Your client has cut the deck into four piles.
You have looked to see if any pile stands out and is larger than the rest (as this might be a clue to the question).
You have turned over each pile and are looking at the top cards and the one below, to see if you can begin your story and answer the question posed.
Reading the string.
Now spread out the string you are interested in-do this from left to right. Now, there are 78 cards in the tarot; divided by 4 this equates to about 19 or so cards per string if the deck was cut equally, which in most cases it won’t be. So you either need a very long table, or you have to know your deck so well that you can overlap each card. Either way is fine, although I prefer to overlap them and squash them into a rather small space. Now I know I’m going on a bit; but it is important for you, the reader, to be comfortable with how you read the cards. I like my cards in front of me, not spread out miles down a table I can hardly see the end of. But whichever, your first string is spread out.
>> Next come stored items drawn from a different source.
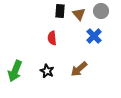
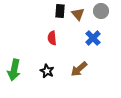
brown triangle: moved 1 px left
blue cross: moved 1 px left, 2 px down
green arrow: moved 1 px left, 1 px up; rotated 10 degrees counterclockwise
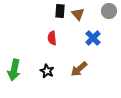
gray circle: moved 8 px right
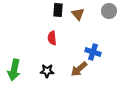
black rectangle: moved 2 px left, 1 px up
blue cross: moved 14 px down; rotated 28 degrees counterclockwise
black star: rotated 24 degrees counterclockwise
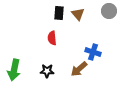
black rectangle: moved 1 px right, 3 px down
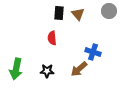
green arrow: moved 2 px right, 1 px up
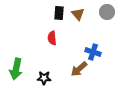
gray circle: moved 2 px left, 1 px down
black star: moved 3 px left, 7 px down
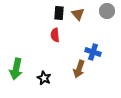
gray circle: moved 1 px up
red semicircle: moved 3 px right, 3 px up
brown arrow: rotated 30 degrees counterclockwise
black star: rotated 24 degrees clockwise
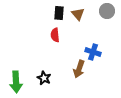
green arrow: moved 13 px down; rotated 15 degrees counterclockwise
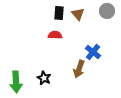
red semicircle: rotated 96 degrees clockwise
blue cross: rotated 21 degrees clockwise
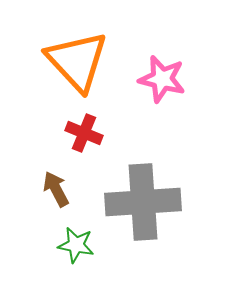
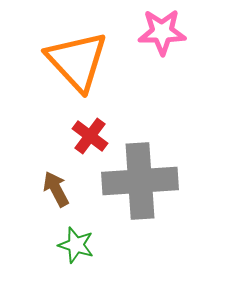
pink star: moved 47 px up; rotated 15 degrees counterclockwise
red cross: moved 6 px right, 3 px down; rotated 15 degrees clockwise
gray cross: moved 3 px left, 21 px up
green star: rotated 6 degrees clockwise
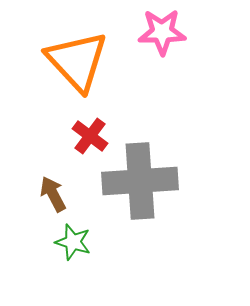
brown arrow: moved 3 px left, 5 px down
green star: moved 3 px left, 3 px up
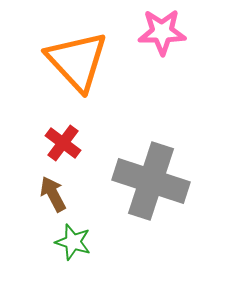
red cross: moved 27 px left, 7 px down
gray cross: moved 11 px right; rotated 22 degrees clockwise
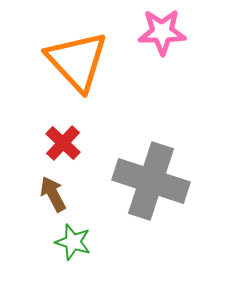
red cross: rotated 6 degrees clockwise
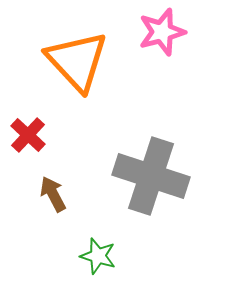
pink star: rotated 15 degrees counterclockwise
red cross: moved 35 px left, 8 px up
gray cross: moved 5 px up
green star: moved 25 px right, 14 px down
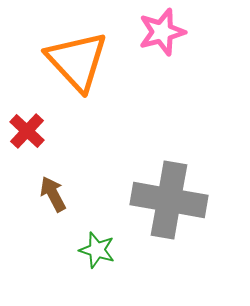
red cross: moved 1 px left, 4 px up
gray cross: moved 18 px right, 24 px down; rotated 8 degrees counterclockwise
green star: moved 1 px left, 6 px up
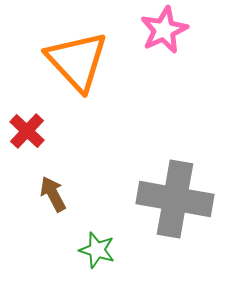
pink star: moved 2 px right, 2 px up; rotated 9 degrees counterclockwise
gray cross: moved 6 px right, 1 px up
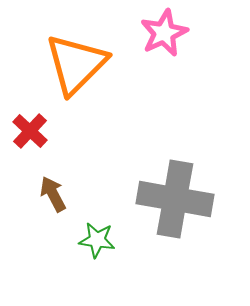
pink star: moved 3 px down
orange triangle: moved 1 px left, 3 px down; rotated 28 degrees clockwise
red cross: moved 3 px right
green star: moved 10 px up; rotated 9 degrees counterclockwise
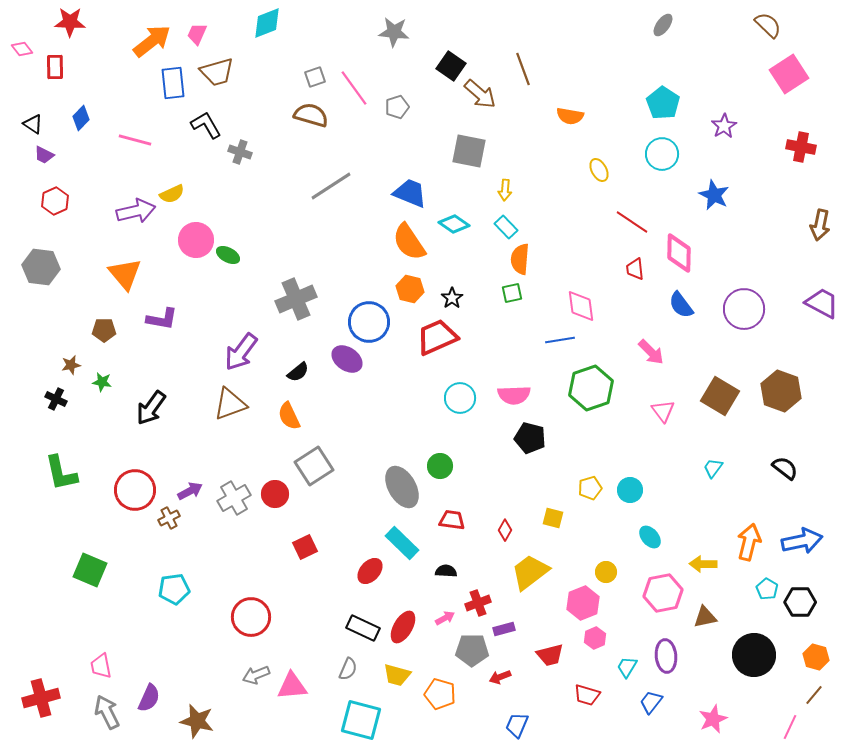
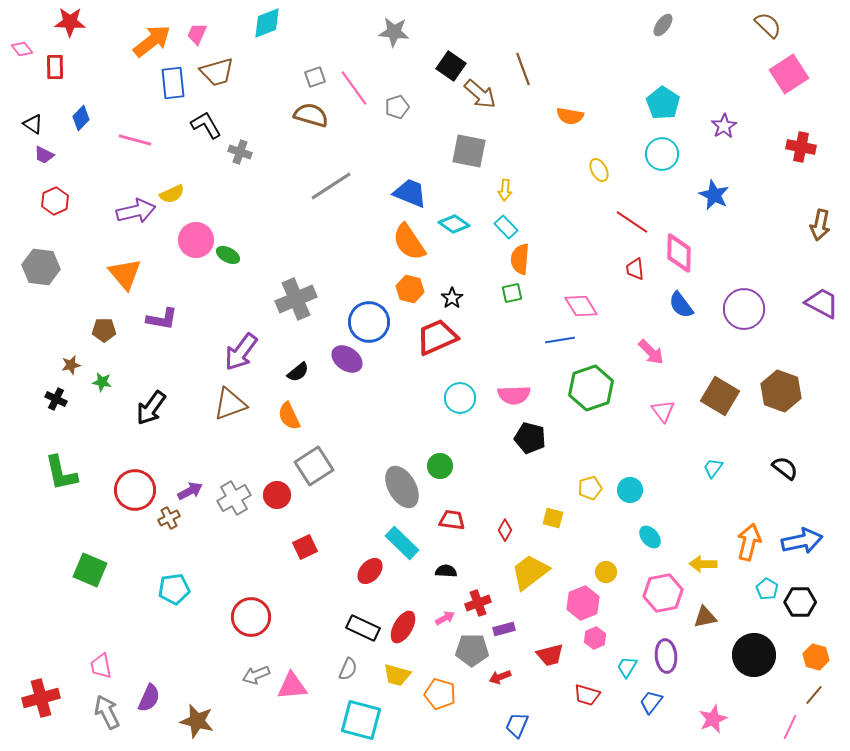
pink diamond at (581, 306): rotated 24 degrees counterclockwise
red circle at (275, 494): moved 2 px right, 1 px down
First of all count the number of cards in the chosen string.
Then count the number of elements present. Is there more of one element than another? If so, how will it affect the reading? Are there an opposing number of cards of one element that are in direct opposition with the string element you are reading? For example, you might have a large number of water cards (Cups) in a Fire string. This could indicate a huge emotional force is opposing the drive and potential of fire. How many Aces in the string? How many Court Cards? How many Major Arcana cards? I know! You are worried about how much time the above will take, while your client is fidgeting in silence. With much practice it only takes a short time to look at and sort out the numbers in your head. But, why not include your client as you go through the preliminary preamble? I always include my client and give them simple explanations as I go along.